The pharma industry’s appetite for risk – and innovation – is low. Standardization actually helps with this as you can see the performance before you buy, and know that the machine you purchase will be the same (just like that car). And that helped us to get Vanrx off the ground – we were not the only folks who had realized that something had to change in the industry and many companies told us they were desperate for new aseptic processing technology. However, pharma is still reluctant to change – particularly when it comes to aseptic filling. Many companies also told us that, as regulators didn’t have an issue with their current processes, they were not going to change them. But then came shutdown after shutdown by FDA because of problems at aseptic filling facilities. It turned out regulators did have an issue, but the scale of the problem threatened to seriously impact the health system with the full extent of enforcement; agencies were concerned that without viable alternatives, they could not leave patients without the drugs they needed. Even today, however, the effects of some drug shortages attributed to this is being felt.
It was frustrating because change is not out of character for pharma. On the research side, if you have a new molecule – a molecule like no other molecule – the seas will part and an enormous amount of effort will go into designing the right processes for that molecule.

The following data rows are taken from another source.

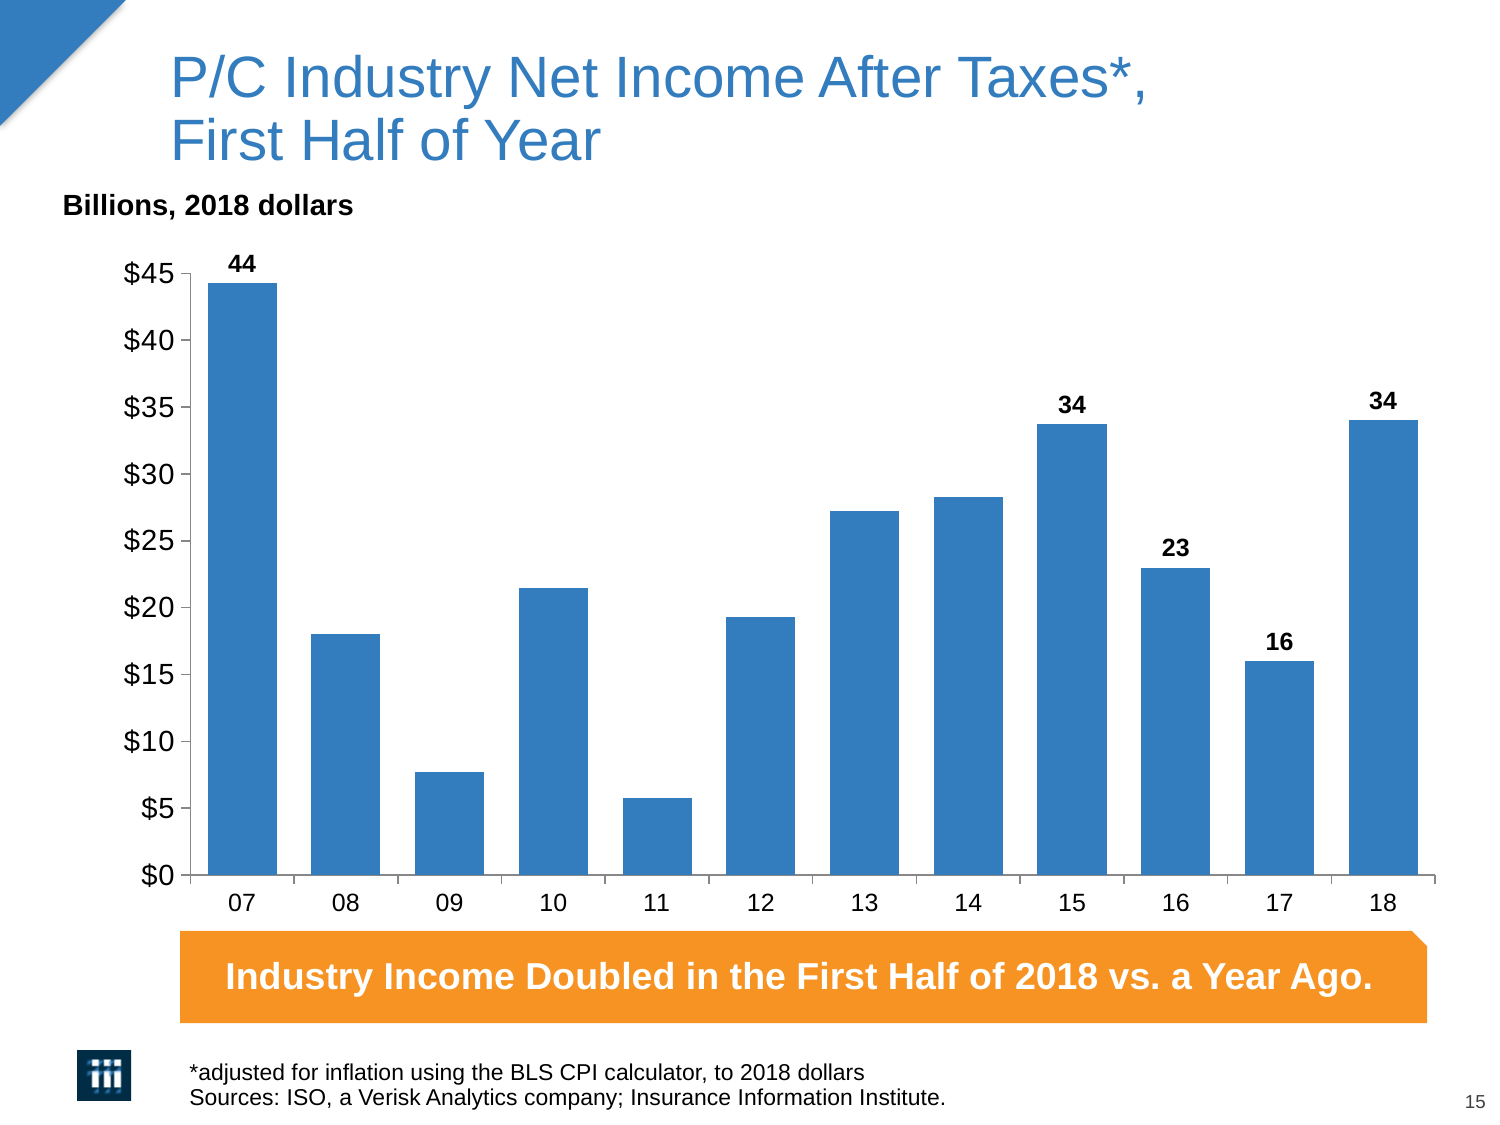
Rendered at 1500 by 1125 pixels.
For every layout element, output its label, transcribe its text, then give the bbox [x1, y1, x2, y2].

text_box Billions, 2018 dollars [47, 182, 406, 229]
chart [44, 231, 1450, 956]
list *adjusted for inflation using the BLS CPI calculator, to 2018 dollars Sources: ISO, a Verisk Analytics company; Insurance Information Institute. [189, 1042, 1450, 1111]
title P/C Industry Net Income After Taxes*, First Half of Year [155, 34, 1452, 182]
text_box Industry Income Doubled in the First Half of 2018 vs. a Year Ago. [180, 963, 1428, 1024]
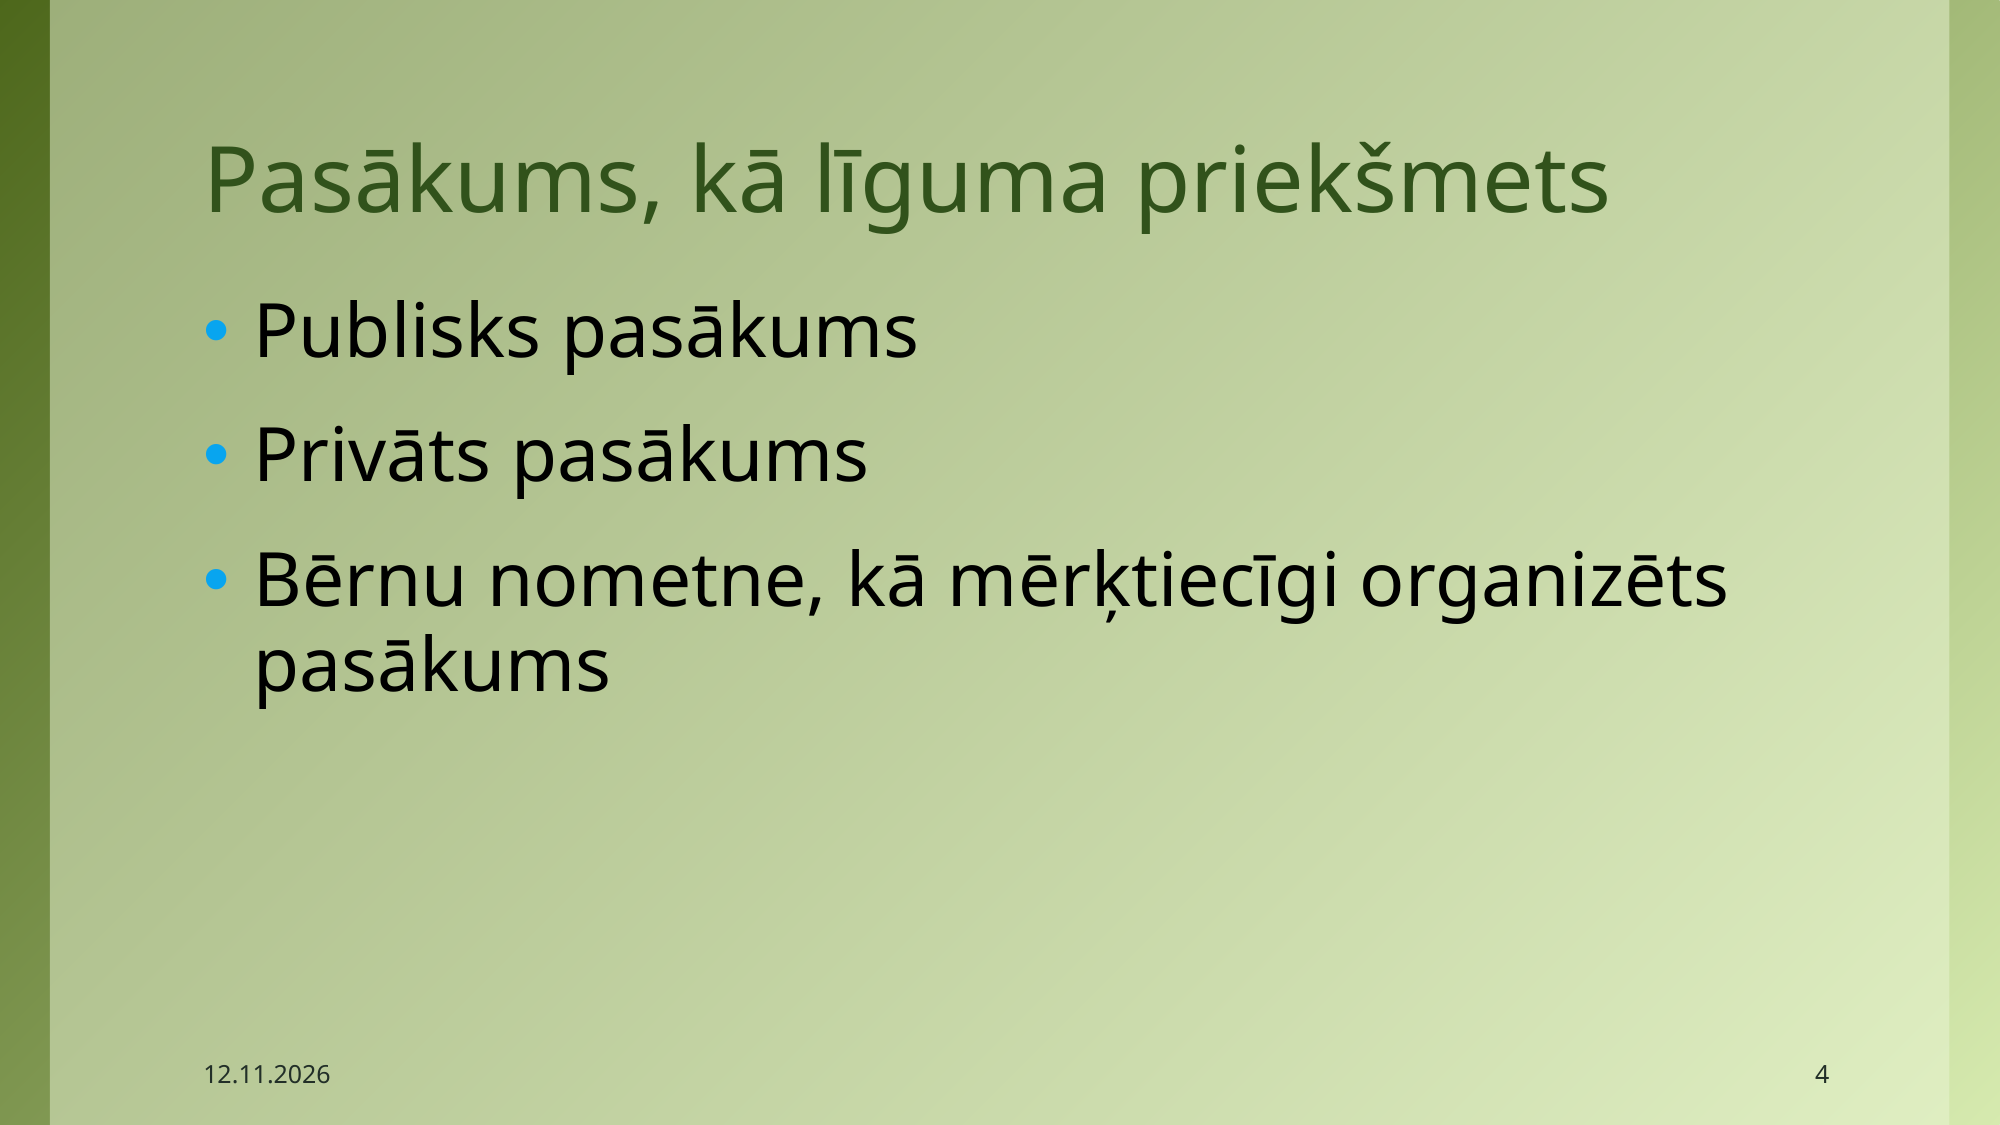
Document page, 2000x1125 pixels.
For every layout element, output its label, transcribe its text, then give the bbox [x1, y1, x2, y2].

slide_number 4 [1667, 1050, 1850, 1103]
list Publisks pasākums Privāts pasākums Bērnu nometne, kā mērķtiecīgi organizēts pasākums [183, 279, 1850, 1013]
title Pasākums, kā līguma priekšmets [183, 12, 1850, 242]
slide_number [183, 1050, 634, 1103]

It can be difficult to propose new regulations to force a dramatic shift away from manual processes, when so many companies perform aseptic filling in the same manual way – and it could lead to temporary production delays or shortages. But regulators will tell you that it is heartbreaking to see a revolutionary new medicine made with cutting-edge technology being filled by someone with gloves. Not only are a lot of biopharmaceuticals filled this way, but so are cell and gene therapies – the most groundbreaking therapies of our day. More and more cell and gene therapies are entering clinical development – and, one day, processing these therapies will become the norm. But we must do better than filling them with gloves.
Facing the future
Despite the challenges over the years, I’m proud to say that Vanrx is gaining momentum. Today, we have a number of installations in major markets all over the world. In all the media fills that have been performed on our machines, there has never been a case of contamination. Many companies we have been working with went from installation to their first GMP batch ahead of schedule – an uncommon event when it comes to installing new processes or equipment in pharma. I think this example highlights why innovation in equipment is so important – it can make a real difference on the efficiency and cost of drug manufacturing.
There are times when I miss the drug development aspect of the industry, particularly the challenges and complexities involved. But I also feel that I need to do my part to fix some of the issues. And aseptic processing is long overdue for innovation. Drug shortages are a huge problem – and many of these issues come from aseptic processes (particularly processes performed manually). I’ve spoken to clinicians, who tell me how difficult it is for them to tell patients that they won’t get access to a much-needed drug. A medical oncologist at a university told me that her students see drug shortages as “normal.” It makes her so angry; she wishes she could take manufacturing people and force them to confront the patients who are affected.
Deep down, we all know what needs to change. We should not just sit back and wait for someone else to enact or enforce change. We should all consider how we can help improve our industry.